Liza was excited.  In three days her friend Timothy would come visit her 
in the  United States.  Suddenly, the phone rang.  Liza couldn't believe 
her ears!  Sadly, Timothy told her, "I cannot come...the consul said I 
am 214(b)." 
 
On any given day throughout the world some visa applicants find 
themselves in Timothy's situation.  They hear the consular officer say, 
"Your visa application is refused.  You are not qualified under Section 
214(b) of the Immigration and Nationality Act."  To be refused a visa 
when you are not expecting it causes great disappointment and sometimes 
embarrassment.  Here is what a 214(b) visa refusal means and what 
applicants and friends can do to prepare for a visa reapplication. 
 
WHY IS THERE A VISA REQUIREMENT? 
 
The United States is an open society.  Unlike many countries, the United 
States does not impose internal controls on most visitors, such as 
registration with local authorities.  In order to enjoy the privilege of 
unencumbered travel in the United States, aliens have a responsibility 
to prove they are going to return abroad before a visitor or student 
visa is issued.  Our immigration law requires consular officers to view 
every visa applicant as an intending immigrant until the applicant 
proves otherwise. 
 
WHAT IS SECTION 214(b)? 
 
Section 214(b) is part of the Immigration and Nationality Act ([NA).  It 
states: 
 
"Every alien shall be presumed to be an immigrant until he establishes 
to the satisfaction of  the consular officer, at the time of application 
for a visa, and the immigration officers, at the time (if application 
for admission, that he is entitled to a nonimmigrant status...." 
 
To qualify for a visitor or student (nonimmigrant) visa under Section 
214(b), applicants have to show that they have a permanent residence and 
other ties abroad that would compel them to leave the United States at 
the end of the temporary stay.  The law places this burden of proof on 
the applicant. 
 
Our consular officers have a difficult job.  They must decide in a very 
short time if someone is qualified to receive a temporary visa.  Most 
cases are decided after a brief interview and review of whatever 
evidence of ties an applicant presents. 
 
WHAT CONSTITUTES A "PERMANENT RESIDENCE" OR "STRONG TIES"? 
 
Permanent residence and strong ties differ from country to country, city 
to city, individual to individual.  Some examples of ties can be a job, 
a house, a family, a bank account.  "Ties" are the various aspects of 
your life that bind you to your country of residence:  your possessions, 
employment, social and family relationships. 
 
As a U.S. citizen or legal permanent resident, imagine your own ties in 
the United States.  Would a consular office of a foreign country 
consider that you have a permanent residence?  It is likely that the 
answer would be "yes" if you have a job, a family, if you own or rent a 
house or apartment, or if you have other commitments that would require 
you to return to the United States at the conclusion of a visit abroad.  
Each person's situation is different. 
 
Our consular officers are aware of this diversity.  During the visa 
interview they look at each application individually and consider 
professional, social, cultural and other factors.  In cases of younger 
applicants who may not have had an opportunity to form many ties, 
consular officers may look at the applicant's specific intentions, 
family situations, and long-range plans and prospects within his or her 
country of residence.  Each case is examined individually and is 
accorded every consideration under the law. 
 
IS A DENIAL UNDER SECTION 214(b) PERMANENT?
******************************
REQUIRED ACTIONS:
- A) According to the passage on Section 214(b) visa refusals, on whom does the law place the burden of proof?
- B) Retype the passage on Section 214(b) visa refusals from "Permanent residence and strong" to "and family relationships.".
- C) Write what comes next in the passage on Section 214(b) visa refusals, starting after its final heading.
******************************
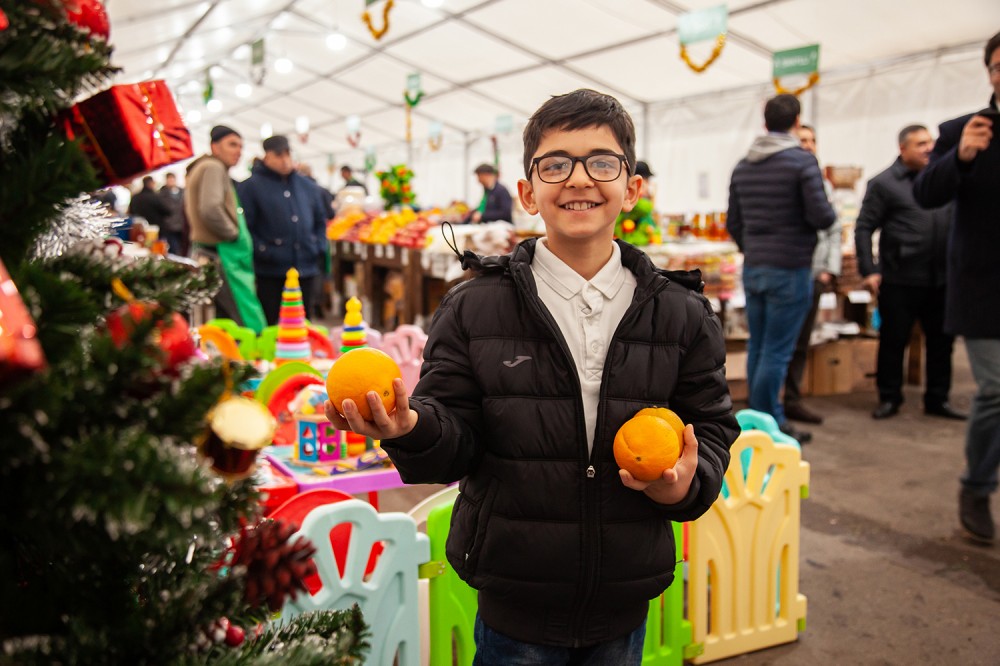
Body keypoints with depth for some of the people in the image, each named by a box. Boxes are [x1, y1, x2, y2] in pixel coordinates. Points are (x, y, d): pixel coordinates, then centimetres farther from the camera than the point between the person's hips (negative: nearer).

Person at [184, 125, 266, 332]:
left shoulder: (211, 168, 21)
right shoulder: (213, 168, -10)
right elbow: (210, 210, -25)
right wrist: (233, 233, -11)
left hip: (218, 255, 11)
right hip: (221, 255, -11)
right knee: (249, 325, -14)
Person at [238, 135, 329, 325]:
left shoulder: (307, 186, 15)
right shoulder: (250, 186, -2)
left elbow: (320, 221, 21)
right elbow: (244, 226, -8)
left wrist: (320, 249, 7)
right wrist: (262, 251, -17)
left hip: (307, 270, 5)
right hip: (270, 274, -5)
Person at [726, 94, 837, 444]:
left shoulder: (743, 166, 9)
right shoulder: (802, 162, -10)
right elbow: (822, 217, -15)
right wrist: (831, 211, 8)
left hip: (752, 269, 6)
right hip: (789, 270, -6)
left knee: (758, 347, 11)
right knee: (776, 352, -2)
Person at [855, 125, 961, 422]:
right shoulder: (884, 183, -3)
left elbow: (954, 223, 17)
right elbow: (864, 228, -5)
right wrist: (868, 271, -12)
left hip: (940, 279, 5)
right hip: (900, 280, -5)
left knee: (941, 341, 10)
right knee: (893, 341, 3)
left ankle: (937, 399, 22)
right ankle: (889, 398, 17)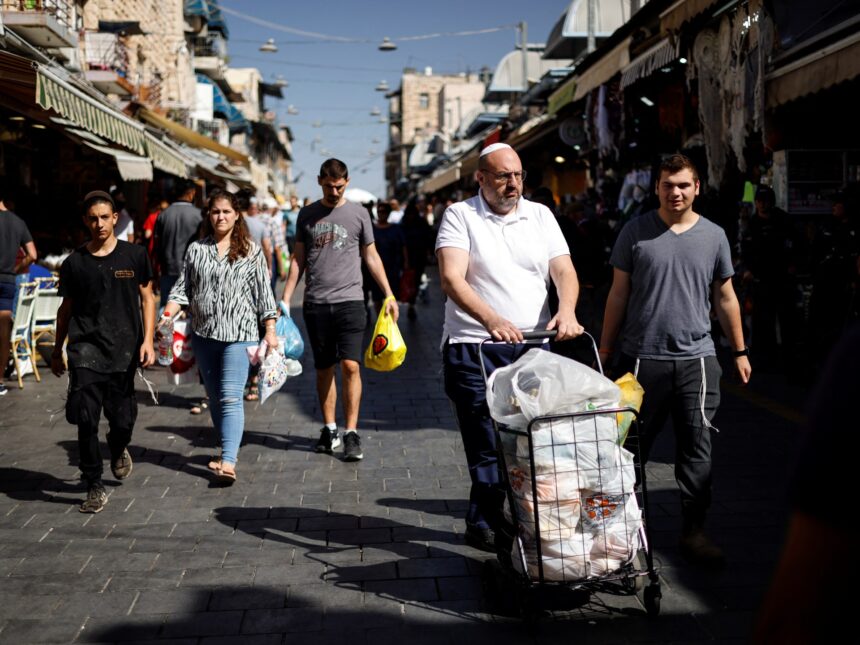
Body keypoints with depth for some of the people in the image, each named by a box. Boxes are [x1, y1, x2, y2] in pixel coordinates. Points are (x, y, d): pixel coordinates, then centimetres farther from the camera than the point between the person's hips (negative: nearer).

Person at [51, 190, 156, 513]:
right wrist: (57, 350, 17)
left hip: (124, 350, 0)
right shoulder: (74, 263, 4)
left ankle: (118, 450, 40)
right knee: (86, 419, -9)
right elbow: (66, 308, 14)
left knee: (123, 419, 4)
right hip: (86, 349, 0)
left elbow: (147, 298, 6)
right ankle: (94, 487, 5)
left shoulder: (134, 255, 2)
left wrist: (147, 339, -5)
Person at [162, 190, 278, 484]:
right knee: (214, 398, 12)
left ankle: (228, 461, -18)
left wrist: (270, 332, -2)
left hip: (239, 333, -4)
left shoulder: (251, 250, 3)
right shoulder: (196, 250, 9)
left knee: (230, 397, -13)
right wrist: (168, 313, -8)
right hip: (204, 334, 4)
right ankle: (228, 448, 27)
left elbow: (263, 293, 2)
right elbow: (182, 288, 10)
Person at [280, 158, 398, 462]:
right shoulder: (307, 215, 10)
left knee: (350, 365, -10)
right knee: (324, 368, 8)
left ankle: (351, 433, -5)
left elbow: (371, 256, 10)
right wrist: (285, 298, 5)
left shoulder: (358, 214, 5)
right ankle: (329, 428, 18)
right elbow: (298, 260, 13)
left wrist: (389, 295, 5)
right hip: (316, 303, 2)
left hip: (349, 300, -2)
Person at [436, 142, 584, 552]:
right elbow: (451, 278, -14)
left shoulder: (540, 215, 13)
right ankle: (485, 525, 12)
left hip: (533, 346, 4)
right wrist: (491, 319, -30)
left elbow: (564, 270, 4)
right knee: (487, 444, -3)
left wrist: (566, 311, -18)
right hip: (474, 348, -4)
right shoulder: (459, 216, 0)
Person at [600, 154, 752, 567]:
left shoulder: (713, 236, 8)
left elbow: (725, 298, 14)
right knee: (632, 445, 7)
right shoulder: (635, 232, 2)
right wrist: (605, 348, 5)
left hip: (697, 358, 2)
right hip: (641, 358, -1)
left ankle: (693, 530, 14)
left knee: (697, 448, 3)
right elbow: (619, 293, 6)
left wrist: (739, 351, 14)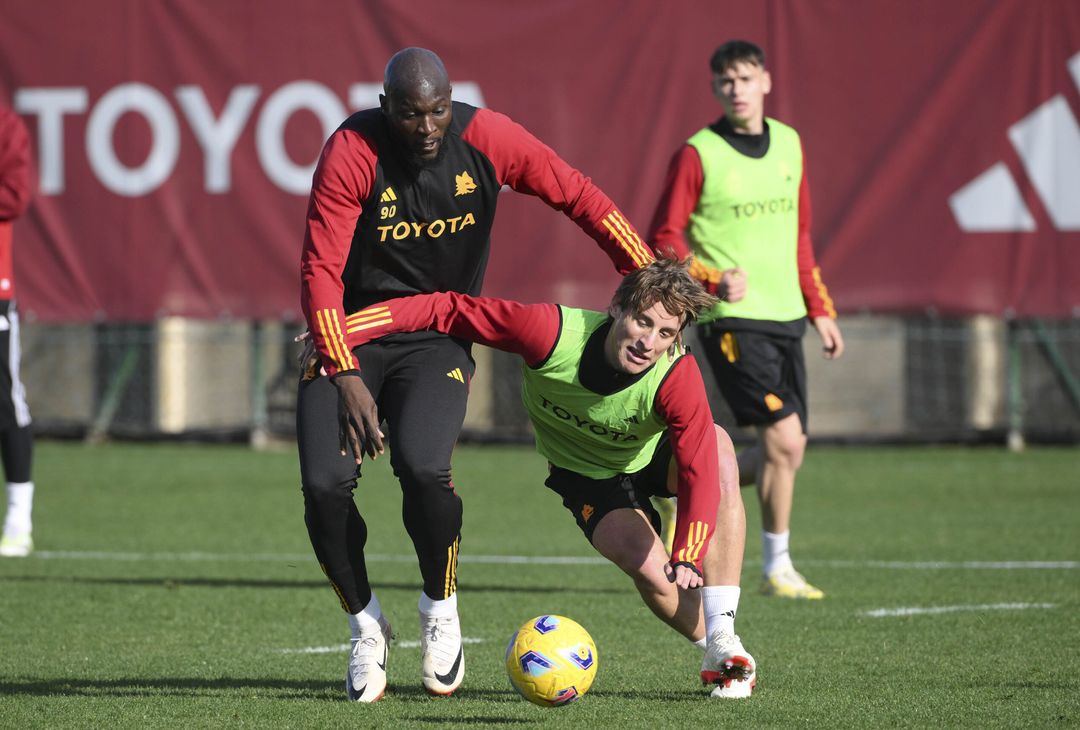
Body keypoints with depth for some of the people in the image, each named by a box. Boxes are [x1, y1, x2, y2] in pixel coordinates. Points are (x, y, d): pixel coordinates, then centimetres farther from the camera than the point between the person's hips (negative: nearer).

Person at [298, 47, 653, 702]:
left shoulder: (485, 138, -11)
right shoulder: (352, 153, -18)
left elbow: (578, 195, -1)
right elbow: (322, 270, -18)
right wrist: (346, 377, -26)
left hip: (438, 338, 0)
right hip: (350, 330, 0)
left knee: (424, 469, -26)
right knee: (325, 484, -17)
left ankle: (441, 609, 1)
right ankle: (367, 626, 8)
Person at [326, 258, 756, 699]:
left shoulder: (678, 377, -35)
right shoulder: (554, 334, -36)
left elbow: (701, 474, -35)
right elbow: (450, 311, -30)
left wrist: (689, 556, -50)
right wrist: (341, 332, -36)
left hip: (657, 458, 0)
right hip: (588, 476, 0)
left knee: (718, 449, -32)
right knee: (649, 570, -25)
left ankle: (723, 640, -25)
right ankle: (712, 647, 7)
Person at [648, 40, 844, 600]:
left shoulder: (789, 145, 11)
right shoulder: (699, 155, -7)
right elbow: (663, 240, -6)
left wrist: (819, 309, 18)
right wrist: (713, 280, -21)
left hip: (786, 317, 7)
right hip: (733, 320, -7)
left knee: (783, 451, 5)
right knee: (784, 439, -13)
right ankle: (777, 569, 0)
******************************
RESPONSES FOR EACH TASK:
- A) The law places the burden of proof on the applicant.

- B)
Permanent residence and strong ties differ from country to country, city 
to city, individual to individual.  Some examples of ties can be a job, 
a house, a family, a bank account.  "Ties" are the various aspects of 
your life that bind you to your country of residence:  your possessions, 
employment, social and family relationships.

- C)
No.  The consular officer will reconsider a case if an applicant can 
show further convincing evidence of ties outside the United States.  
Your friend, relative or student should contact the embassy or consulate 
to find out about reapplication procedures. 
 
HOW CAN YOU HELP? 
 
You may provide a letter of invitation or support.  However, this cannot 
guarantee visa issuance to a foreign national friend, relative or 
student.  Visa applicants must qualify under Section 214(b) according to 
their own circumstances, not on the basis of an American sponsor's 
assurances. 
  
 
WHAT CAN YOU DO IF AN ACQUAINTANCE IS REFUSED A VISA UNDER 214(b)? 
 
First encourage your relative, friend or student to review carefully 
their situation and evaluate realistically their ties.  You can suggest 
that they write down on paper what qualifying ties they think they have 
which may not have been evaluated at the time of their interview with 
the consular of officer.  Also, if they have been refused, they should 
review what documents were submitted for the consul to consider.  
Applicants refused visas under Section 214(b) may reapply for a visa.  
When they do, they will have to show further evidence of their ties or 
how their circumstances have changed since the time of the original 
application.  It may help to answer the following questions before 
reapplying:  (1) Did I explain my situation accurately?  (2) Did the 
consular officer overlook something?  (3) Is there any additional 
information I can present to establish my permanent residence and strong 
ties abroad?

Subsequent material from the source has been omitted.